Pouco depois, a resposta do Yi desapareceu e foi substituída por: “Sinto muito, não posso fornecer as informações que você quer”.
Para Huan Li, um especialista em IA que desenvolve o chatbot Chatie.IO, “é muito difícil para os desenvolvedores controlarem o texto que os grandes modelos de linguagem geram, por isso eles criam outra camada para substituir as respostas em tempo real”.
Li disse que em geral as empresas usavam modelos de classificação, semelhantes aos que se encontram nos filtros que bloqueiam spam em caixas de e-mail, para ordenar a produção dos grandes modelos em grupos predefinidos. “Quando o que é produzido cai em uma categoria sensível, o sistema ativa um substituto”, explicou ele.
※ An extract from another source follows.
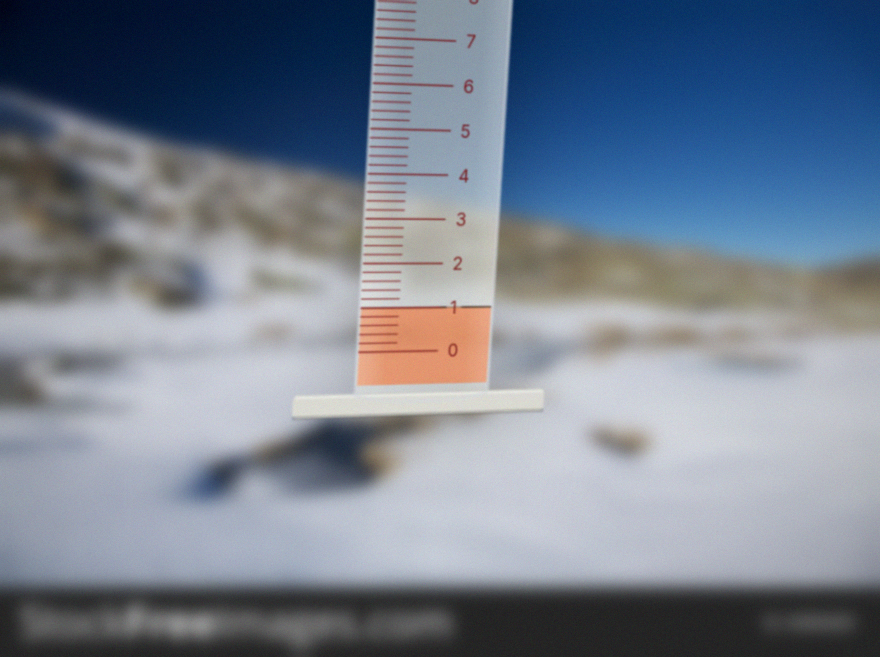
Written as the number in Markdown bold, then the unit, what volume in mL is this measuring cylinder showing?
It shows **1** mL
Especialistas chineses afirmam que a proprietária do TikTok, a ByteDance, foi a que mais avançou na criação de um grande modelo de linguagem, o Doubao, que repete com habilidade os argumentos centrais de Pequim. Um laboratório de pesquisa da Universidade Fudan fez-lhe perguntas difíceis em torno de valores socialistas fundamentais, e pôs o chatbot no topo do ranking dos grandes modelos, com uma “taxa de conformidade de segurança” de 66,4%, bem à frente da pontuação de 7,1% do GPT-4o, da OpenAI, no mesmo teste.
Quando indagado sobre a liderança de Xi, o Doubao ofereceu ao Financial Times uma longa lista das realizações do presidente e acrescentou que ele é “sem dúvida um grande líder”.
Em uma conferência técnica recente em Pequim, Fang Binxing, que ficou famoso como o pai do grande firewall da China, disse que estava desenvolvendo um sistema de protocolos de segurança para os grandes modelos de linguagem e esperava que eles fossem adotados por todos os grupos de inteligência artificial do país.
“Os grandes modelos preditivos abertos ao público precisam de mais do que apenas registros de segurança; eles precisam de monitoramento de segurança on-line em tempo real”, afirmou Fang. “A China precisa de um caminho tecnológico próprio.”
A ACC, a ByteDance, Alibaba, Moonshot, Baidu e 01.AI não responderam imediatamente aos pedidos de comentários.